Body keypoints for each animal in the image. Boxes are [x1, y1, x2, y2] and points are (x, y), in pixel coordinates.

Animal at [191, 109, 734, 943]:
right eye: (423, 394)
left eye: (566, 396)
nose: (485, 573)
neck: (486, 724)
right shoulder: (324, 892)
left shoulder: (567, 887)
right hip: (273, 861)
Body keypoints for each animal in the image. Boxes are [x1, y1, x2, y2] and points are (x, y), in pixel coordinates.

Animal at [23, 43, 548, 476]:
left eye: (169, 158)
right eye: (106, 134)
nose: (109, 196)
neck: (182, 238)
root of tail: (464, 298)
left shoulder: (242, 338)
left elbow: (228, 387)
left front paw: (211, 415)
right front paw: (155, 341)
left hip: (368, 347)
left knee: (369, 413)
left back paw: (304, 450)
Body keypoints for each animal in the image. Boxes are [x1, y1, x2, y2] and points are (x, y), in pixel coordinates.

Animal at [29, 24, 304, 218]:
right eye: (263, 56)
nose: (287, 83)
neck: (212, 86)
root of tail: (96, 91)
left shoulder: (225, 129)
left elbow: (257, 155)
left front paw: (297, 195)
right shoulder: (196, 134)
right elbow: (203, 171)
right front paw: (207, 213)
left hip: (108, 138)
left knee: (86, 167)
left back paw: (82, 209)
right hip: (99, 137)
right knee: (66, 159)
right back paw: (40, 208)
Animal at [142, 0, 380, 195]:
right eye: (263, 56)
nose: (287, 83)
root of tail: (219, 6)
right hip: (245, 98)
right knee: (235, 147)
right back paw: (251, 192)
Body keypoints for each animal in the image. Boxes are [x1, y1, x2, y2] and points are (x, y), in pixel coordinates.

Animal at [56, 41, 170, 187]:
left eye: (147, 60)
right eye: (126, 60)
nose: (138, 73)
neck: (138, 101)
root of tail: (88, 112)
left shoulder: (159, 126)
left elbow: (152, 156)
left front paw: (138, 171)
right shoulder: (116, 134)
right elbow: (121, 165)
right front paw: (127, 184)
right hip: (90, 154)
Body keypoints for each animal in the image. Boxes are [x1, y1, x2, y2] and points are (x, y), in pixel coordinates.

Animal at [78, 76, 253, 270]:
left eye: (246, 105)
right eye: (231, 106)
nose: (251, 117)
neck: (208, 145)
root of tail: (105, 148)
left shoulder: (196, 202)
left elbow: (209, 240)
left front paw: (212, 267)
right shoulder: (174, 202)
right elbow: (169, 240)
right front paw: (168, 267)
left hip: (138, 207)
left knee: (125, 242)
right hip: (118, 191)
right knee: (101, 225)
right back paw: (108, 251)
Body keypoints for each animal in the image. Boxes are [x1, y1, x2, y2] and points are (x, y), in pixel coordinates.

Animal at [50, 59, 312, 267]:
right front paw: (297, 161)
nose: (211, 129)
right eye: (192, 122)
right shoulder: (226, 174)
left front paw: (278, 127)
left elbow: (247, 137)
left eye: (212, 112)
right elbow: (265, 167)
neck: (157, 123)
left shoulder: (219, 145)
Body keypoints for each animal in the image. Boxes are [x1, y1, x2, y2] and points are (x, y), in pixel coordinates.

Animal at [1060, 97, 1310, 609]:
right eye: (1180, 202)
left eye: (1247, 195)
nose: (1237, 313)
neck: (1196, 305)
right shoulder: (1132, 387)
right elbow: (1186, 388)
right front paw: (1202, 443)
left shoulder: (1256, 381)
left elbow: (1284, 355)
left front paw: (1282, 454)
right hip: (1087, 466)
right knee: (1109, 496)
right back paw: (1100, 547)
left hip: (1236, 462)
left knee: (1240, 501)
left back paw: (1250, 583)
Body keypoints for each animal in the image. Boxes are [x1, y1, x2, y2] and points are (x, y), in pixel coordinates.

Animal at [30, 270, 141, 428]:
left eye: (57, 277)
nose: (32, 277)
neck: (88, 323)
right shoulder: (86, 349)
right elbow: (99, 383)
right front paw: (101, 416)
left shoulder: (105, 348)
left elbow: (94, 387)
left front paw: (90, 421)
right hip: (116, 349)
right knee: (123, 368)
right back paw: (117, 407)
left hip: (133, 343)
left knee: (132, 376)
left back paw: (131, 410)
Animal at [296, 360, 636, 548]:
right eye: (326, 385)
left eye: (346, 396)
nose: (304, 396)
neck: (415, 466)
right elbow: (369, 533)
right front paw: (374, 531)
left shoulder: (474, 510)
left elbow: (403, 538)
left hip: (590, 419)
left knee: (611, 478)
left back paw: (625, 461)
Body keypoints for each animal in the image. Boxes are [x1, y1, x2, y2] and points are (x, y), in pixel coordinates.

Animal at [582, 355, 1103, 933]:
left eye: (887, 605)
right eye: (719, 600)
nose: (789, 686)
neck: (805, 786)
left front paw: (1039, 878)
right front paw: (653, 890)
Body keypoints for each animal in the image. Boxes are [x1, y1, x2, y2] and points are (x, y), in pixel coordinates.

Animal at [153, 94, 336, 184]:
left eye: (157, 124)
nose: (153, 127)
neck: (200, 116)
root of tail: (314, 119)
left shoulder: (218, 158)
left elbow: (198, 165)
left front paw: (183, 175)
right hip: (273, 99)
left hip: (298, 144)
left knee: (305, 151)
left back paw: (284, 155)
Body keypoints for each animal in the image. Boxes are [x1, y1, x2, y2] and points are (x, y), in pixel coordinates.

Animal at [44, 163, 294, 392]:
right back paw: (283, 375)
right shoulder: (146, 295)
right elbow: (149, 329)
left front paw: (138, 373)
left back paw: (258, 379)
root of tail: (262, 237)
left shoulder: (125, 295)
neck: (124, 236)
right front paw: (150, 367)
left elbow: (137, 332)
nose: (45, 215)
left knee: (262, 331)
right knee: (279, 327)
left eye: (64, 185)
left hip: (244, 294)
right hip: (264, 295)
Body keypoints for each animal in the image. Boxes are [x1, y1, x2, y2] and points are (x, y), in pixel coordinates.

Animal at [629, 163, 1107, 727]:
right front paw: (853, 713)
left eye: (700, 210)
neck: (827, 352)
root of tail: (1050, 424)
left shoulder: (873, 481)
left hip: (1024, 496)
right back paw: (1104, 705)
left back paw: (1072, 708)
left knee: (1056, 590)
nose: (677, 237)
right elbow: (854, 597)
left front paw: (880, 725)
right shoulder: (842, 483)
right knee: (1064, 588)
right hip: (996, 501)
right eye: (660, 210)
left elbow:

* GOAL OF THE EXERCISE: Of all the entries above, retype exactly the lines from the line with "right shoulder: (1132, 387)" to the line with "left elbow: (94, 387)", both included, and no others.

* EXERCISE RESULT:
right shoulder: (1132, 387)
right elbow: (1186, 388)
right front paw: (1202, 443)
left shoulder: (1256, 381)
left elbow: (1284, 355)
left front paw: (1282, 454)
right hip: (1087, 466)
right knee: (1109, 496)
right back paw: (1100, 547)
left hip: (1236, 462)
left knee: (1240, 501)
left back paw: (1250, 583)
Body keypoints for each animal in the image. Boxes are [x1, y1, x2, y2] and points are (x, y), in pixel coordinates.

Animal at [30, 270, 141, 428]:
left eye: (57, 277)
nose: (32, 277)
neck: (88, 323)
right shoulder: (86, 349)
right elbow: (99, 383)
right front paw: (101, 416)
left shoulder: (105, 348)
left elbow: (94, 387)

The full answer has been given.